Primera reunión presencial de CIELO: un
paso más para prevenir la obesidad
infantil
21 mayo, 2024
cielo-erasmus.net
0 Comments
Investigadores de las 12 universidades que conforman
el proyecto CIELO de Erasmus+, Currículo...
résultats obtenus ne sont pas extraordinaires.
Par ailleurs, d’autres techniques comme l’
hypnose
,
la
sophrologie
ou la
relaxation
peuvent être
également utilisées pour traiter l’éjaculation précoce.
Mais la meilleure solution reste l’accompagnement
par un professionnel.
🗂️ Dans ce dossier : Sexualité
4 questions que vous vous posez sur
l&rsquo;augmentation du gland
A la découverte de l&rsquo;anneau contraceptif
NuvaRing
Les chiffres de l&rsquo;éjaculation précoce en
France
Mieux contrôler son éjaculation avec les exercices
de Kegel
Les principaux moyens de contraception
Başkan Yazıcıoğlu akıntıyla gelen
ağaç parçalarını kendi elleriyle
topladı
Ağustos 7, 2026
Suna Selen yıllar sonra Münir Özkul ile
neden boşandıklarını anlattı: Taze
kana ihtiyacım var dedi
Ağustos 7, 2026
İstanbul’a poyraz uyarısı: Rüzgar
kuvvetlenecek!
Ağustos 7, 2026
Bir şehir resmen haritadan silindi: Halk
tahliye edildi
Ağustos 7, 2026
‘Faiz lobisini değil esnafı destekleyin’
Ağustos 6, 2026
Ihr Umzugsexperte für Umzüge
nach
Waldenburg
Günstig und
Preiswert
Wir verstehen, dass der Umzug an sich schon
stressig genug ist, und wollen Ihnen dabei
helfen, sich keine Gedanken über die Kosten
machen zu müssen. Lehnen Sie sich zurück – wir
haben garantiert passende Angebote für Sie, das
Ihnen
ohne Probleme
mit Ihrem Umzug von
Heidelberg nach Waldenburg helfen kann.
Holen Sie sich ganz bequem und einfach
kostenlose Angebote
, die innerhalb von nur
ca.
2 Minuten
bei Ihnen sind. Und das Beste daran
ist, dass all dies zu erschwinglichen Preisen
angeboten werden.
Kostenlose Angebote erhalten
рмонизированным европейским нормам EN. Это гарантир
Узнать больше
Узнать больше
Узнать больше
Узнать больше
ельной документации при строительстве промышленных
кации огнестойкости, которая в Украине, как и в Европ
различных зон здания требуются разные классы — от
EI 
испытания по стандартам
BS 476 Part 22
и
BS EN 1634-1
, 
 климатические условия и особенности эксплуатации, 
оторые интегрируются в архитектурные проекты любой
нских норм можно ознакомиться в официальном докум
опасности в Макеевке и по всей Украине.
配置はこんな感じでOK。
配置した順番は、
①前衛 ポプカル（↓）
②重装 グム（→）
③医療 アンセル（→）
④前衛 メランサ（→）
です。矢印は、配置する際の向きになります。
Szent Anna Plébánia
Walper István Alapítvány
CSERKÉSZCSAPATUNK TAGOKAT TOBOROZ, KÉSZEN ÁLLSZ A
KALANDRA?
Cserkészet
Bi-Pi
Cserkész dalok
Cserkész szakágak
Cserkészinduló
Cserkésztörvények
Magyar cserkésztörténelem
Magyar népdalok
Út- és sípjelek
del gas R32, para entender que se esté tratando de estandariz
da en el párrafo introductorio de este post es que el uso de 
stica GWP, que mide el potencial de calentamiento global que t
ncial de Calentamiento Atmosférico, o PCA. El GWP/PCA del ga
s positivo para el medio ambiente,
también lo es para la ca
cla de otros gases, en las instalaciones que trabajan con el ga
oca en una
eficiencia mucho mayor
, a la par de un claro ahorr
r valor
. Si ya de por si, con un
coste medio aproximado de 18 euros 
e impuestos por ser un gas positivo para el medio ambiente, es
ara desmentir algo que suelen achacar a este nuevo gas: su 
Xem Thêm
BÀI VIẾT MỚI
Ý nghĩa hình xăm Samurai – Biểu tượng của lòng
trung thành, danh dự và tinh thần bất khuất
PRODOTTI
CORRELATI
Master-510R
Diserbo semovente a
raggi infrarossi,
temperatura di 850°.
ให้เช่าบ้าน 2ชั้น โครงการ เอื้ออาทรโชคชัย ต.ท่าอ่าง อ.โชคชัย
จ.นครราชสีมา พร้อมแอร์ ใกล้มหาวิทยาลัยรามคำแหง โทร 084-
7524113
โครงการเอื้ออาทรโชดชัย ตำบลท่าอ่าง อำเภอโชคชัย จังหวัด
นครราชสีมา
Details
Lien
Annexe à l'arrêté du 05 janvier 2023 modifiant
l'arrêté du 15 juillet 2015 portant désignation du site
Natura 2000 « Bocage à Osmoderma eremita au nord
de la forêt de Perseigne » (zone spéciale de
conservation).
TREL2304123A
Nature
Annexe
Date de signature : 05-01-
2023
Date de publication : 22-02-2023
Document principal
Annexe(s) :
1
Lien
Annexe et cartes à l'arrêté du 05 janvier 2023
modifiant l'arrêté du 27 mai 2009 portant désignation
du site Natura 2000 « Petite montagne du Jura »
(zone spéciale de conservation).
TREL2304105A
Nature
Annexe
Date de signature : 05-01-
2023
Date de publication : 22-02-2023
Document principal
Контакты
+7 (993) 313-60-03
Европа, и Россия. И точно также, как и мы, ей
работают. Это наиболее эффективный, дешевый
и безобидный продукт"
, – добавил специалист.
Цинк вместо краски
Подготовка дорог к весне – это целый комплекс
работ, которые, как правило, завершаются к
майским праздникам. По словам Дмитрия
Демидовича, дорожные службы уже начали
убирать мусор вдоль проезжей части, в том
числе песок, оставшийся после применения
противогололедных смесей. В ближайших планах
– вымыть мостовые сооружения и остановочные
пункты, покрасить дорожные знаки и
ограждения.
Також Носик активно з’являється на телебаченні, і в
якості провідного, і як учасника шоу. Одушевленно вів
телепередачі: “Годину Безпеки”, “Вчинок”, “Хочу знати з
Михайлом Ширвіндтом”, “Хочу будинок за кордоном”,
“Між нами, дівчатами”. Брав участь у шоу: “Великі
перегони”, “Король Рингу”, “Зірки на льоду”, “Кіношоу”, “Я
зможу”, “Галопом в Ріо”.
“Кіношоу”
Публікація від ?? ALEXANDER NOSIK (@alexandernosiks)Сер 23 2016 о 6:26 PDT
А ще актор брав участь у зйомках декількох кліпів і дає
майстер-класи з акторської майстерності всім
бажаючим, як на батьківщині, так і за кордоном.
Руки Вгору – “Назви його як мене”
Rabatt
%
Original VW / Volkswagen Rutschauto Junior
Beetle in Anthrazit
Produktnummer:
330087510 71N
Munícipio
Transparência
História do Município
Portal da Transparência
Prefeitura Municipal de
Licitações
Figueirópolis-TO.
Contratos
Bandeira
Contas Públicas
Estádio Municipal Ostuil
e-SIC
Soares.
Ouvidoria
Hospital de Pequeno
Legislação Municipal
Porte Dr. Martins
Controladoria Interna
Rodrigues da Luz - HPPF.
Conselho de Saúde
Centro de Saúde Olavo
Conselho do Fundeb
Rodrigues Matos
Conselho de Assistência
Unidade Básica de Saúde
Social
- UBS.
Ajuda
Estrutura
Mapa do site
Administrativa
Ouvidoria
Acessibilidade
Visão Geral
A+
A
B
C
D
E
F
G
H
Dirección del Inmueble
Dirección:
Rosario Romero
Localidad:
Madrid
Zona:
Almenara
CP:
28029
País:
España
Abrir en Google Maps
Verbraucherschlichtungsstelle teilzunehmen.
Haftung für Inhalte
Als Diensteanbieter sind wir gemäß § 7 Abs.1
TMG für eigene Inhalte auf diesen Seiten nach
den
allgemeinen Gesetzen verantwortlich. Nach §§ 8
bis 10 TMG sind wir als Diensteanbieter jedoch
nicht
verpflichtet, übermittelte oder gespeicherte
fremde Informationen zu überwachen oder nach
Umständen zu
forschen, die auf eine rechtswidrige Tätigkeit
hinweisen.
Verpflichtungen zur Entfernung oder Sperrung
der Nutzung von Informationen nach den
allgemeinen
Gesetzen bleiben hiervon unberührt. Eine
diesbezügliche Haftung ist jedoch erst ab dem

————————

WHAT IS NEEDED: Find all the lines containing "дорожные" in the material, then copy them.

RESULT:
Демидовича, дорожные службы уже начали
пункты, покрасить дорожные знаки и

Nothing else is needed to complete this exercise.